----- Extracted text

Deputy Walsh referred to the real value of barley for feeding pigs. The present Minister for Agriculture was responsible for the introduction of Ymer and Herta barley. They are high yielding varieties of barley with good feeding qualities. That high yielding barley will make it economic for small farmers to grow the barley which can be fed to the pigs on their own farms. This arrangement and the guaranteed price for pigs is a great opportunity for thousands of small farmers, particularly in the western areas of the country because there those people can engage intensively in the rearing and marketing of pigs.

The growing of these two types of barley on their very small farms, in addition to the concentrated rations which are now available for pigs, should enable the small farmers to make a good profit from the production of pigs. Most of these small farmers cannot afford to lose when they go into the production of pigs. That explains the reason why they went into production and then went out of the production of pigs so frequently: they could not take the risk of losses. This guaranteed price will assure the small farmers of a profit margin in relation to production costs. Certainly, if they are going to follow the concentrated rations which are now available for the feeding of pigs, in addition to their home-grown barley for feeding stuffs, they will have that assured market and that certain profit. This arrangement will immediately bring about the very desirable and necessary increase in pig production which we wish to see.

----------
----- Data rows

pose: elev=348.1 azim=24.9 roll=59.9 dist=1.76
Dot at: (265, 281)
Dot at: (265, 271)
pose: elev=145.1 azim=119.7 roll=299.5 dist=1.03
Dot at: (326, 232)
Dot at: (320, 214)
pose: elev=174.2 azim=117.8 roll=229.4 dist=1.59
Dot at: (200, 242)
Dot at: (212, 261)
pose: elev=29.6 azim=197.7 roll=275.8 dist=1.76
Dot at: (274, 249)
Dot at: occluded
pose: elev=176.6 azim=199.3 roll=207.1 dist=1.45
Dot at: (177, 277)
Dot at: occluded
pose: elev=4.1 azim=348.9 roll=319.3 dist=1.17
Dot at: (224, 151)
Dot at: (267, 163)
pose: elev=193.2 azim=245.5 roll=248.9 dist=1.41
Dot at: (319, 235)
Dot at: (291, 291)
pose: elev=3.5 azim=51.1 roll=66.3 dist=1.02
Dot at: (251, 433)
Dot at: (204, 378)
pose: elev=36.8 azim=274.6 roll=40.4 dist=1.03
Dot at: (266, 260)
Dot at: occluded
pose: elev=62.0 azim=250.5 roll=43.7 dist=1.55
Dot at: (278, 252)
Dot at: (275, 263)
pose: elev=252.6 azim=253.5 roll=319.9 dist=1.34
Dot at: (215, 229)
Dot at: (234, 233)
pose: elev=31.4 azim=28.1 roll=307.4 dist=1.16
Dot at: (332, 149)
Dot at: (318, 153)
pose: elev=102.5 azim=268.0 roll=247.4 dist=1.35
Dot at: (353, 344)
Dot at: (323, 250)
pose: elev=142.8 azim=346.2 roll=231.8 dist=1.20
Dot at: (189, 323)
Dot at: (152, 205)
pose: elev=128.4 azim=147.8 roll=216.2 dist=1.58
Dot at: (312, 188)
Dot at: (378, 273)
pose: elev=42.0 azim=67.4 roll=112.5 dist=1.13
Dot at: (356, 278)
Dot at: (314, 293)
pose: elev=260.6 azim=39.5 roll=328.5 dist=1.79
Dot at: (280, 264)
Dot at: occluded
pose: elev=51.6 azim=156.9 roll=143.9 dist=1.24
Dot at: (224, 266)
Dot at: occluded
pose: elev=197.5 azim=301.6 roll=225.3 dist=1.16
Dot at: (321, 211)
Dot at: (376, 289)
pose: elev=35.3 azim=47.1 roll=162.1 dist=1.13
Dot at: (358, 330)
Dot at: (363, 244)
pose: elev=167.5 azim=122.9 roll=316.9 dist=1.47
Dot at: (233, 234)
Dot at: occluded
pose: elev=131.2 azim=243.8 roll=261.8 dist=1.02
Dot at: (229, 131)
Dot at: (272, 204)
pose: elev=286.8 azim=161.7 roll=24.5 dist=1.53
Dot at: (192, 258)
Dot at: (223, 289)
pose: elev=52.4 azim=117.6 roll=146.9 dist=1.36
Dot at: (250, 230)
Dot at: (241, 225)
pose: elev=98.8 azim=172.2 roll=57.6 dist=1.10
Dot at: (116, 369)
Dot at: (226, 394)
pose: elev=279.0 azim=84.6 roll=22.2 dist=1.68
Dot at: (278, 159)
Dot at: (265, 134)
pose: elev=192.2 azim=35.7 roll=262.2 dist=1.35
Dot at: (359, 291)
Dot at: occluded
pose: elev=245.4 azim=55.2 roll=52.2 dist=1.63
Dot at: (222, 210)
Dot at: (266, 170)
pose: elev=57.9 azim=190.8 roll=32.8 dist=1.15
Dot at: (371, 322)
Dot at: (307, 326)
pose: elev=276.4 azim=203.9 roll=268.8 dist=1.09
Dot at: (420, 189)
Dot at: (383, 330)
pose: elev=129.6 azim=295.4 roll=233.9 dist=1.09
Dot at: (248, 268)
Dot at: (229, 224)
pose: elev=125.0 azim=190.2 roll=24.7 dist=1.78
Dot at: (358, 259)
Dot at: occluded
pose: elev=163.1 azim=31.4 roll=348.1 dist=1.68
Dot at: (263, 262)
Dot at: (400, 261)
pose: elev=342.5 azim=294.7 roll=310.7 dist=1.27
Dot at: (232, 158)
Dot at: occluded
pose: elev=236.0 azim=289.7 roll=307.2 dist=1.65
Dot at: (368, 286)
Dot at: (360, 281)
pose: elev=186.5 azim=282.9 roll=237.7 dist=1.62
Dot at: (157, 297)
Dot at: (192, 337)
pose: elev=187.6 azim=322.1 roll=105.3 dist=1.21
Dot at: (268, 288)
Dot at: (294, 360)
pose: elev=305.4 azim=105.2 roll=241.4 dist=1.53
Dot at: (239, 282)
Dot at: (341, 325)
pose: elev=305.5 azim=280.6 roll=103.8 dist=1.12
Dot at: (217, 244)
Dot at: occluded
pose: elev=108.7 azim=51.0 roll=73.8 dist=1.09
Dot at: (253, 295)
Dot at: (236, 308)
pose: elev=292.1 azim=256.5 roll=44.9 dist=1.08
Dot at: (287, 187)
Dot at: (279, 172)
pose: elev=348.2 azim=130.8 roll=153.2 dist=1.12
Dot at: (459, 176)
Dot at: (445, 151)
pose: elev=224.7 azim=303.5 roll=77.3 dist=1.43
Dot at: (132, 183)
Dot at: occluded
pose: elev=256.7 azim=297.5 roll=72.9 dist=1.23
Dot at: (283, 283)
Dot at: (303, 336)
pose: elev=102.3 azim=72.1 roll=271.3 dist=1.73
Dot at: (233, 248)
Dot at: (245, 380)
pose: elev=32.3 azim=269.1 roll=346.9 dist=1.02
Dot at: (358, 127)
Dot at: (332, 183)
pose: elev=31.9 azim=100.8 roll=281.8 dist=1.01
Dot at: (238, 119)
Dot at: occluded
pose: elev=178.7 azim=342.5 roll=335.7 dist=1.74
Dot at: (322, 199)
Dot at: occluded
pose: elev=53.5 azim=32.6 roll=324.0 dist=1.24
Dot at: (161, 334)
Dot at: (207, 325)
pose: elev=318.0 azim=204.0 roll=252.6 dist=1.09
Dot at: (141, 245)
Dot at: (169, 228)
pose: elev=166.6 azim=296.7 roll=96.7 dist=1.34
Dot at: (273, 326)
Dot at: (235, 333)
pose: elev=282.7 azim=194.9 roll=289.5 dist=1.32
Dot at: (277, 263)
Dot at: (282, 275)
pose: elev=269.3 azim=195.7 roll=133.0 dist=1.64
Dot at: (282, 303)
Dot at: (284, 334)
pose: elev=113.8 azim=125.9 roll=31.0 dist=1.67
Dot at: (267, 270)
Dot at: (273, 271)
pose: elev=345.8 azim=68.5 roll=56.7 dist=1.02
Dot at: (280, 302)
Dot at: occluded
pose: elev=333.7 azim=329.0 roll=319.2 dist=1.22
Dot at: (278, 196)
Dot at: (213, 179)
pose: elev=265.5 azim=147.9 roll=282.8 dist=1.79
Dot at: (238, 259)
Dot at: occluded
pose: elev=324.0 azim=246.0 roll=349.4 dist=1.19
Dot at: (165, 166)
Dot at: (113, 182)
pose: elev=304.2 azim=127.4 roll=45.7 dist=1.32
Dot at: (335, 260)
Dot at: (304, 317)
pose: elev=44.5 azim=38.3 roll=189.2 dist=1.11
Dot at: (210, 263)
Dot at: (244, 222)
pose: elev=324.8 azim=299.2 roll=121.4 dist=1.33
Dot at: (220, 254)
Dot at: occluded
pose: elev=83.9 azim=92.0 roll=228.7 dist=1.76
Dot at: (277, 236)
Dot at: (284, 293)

----------

To be done ::
Decide whether each statement agrees with the passage on barley and pig production above. Answer yes or no, and quote the words from the passage that decide it.
1. The present Minister for Agriculture introduced Ymer and Herta barley.
2. Small farmers often went into and out of pig production because they could not risk losses.
3. The guaranteed price mentioned in the passage is a price for barley.

Solution below ::
1. Yes: "The present Minister for Agriculture was responsible for the introduction of Ymer and Herta barley."
2. Yes: "they went into production and then went out of the production of pigs so frequently: they could not take the risk of losses."
3. No: "the guaranteed price for pigs"